##### Material for the task
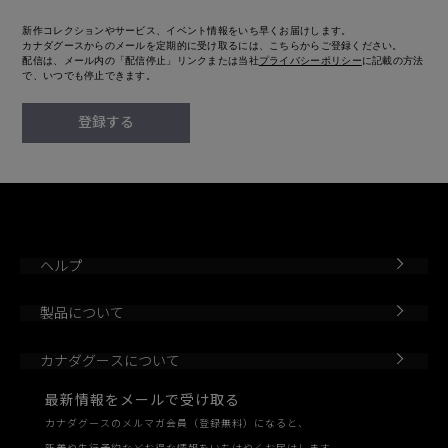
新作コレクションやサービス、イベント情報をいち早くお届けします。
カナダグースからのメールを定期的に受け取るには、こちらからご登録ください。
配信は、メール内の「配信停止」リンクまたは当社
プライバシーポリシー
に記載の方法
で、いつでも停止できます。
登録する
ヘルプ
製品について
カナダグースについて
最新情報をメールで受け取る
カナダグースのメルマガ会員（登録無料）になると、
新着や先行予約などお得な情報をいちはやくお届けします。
##########
##### Material for the task
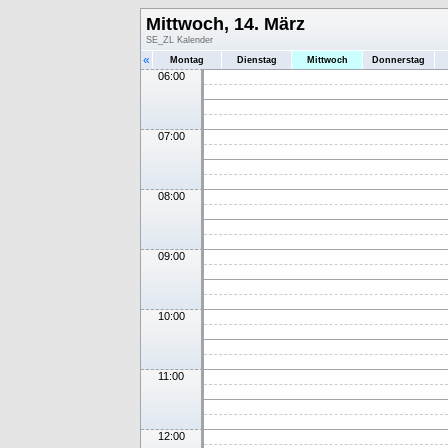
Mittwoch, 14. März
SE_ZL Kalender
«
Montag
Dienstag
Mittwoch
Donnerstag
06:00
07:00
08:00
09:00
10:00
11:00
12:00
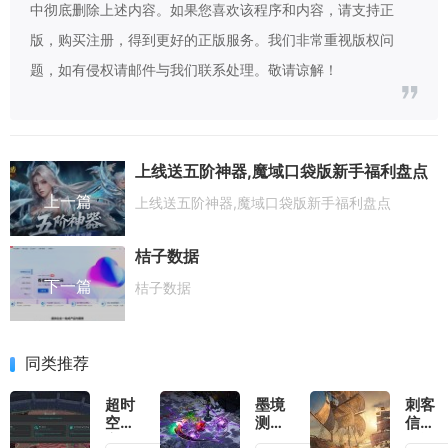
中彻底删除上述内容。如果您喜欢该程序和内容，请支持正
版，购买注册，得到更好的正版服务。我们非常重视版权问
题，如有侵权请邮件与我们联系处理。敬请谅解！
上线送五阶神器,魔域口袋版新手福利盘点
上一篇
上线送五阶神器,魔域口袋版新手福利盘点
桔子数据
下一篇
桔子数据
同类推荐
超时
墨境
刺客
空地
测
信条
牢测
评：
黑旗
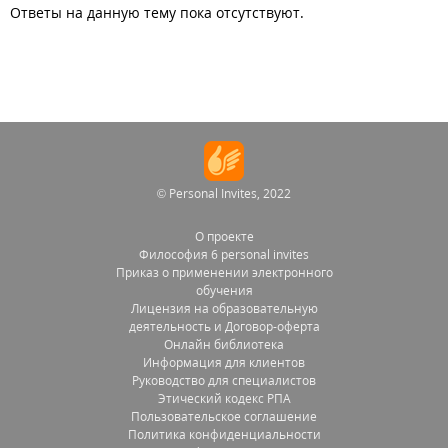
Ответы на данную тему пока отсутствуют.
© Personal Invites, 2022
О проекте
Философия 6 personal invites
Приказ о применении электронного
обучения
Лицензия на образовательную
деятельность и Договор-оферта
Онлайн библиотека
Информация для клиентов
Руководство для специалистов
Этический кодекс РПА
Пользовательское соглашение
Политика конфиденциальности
##########
§ **What to work on**: Switch "Donnerstag" to "Freitag" in everything from the line containing "Mittwoch, 14. März" down to the line containing "Политика конфиденциальности", and write those lines out again with nothing else changed. Leave the pictures out of your answer.

§ **Exercise output**:
Mittwoch, 14. März
SE_ZL Kalender
«
Montag
Dienstag
Mittwoch
Freitag
06:00
07:00
08:00
09:00
10:00
11:00
12:00
中彻底删除上述内容。如果您喜欢该程序和内容，请支持正
版，购买注册，得到更好的正版服务。我们非常重视版权问
题，如有侵权请邮件与我们联系处理。敬请谅解！
上线送五阶神器,魔域口袋版新手福利盘点
上一篇
上线送五阶神器,魔域口袋版新手福利盘点
桔子数据
下一篇
桔子数据
同类推荐
超时
墨境
刺客
空地
测
信条
牢测
评：
黑旗
Ответы на данную тему пока отсутствуют.
© Personal Invites, 2022
О проекте
Философия 6 personal invites
Приказ о применении электронного
обучения
Лицензия на образовательную
деятельность и Договор-оферта
Онлайн библиотека
Информация для клиентов
Руководство для специалистов
Этический кодекс РПА
Пользовательское соглашение
Политика конфиденциальности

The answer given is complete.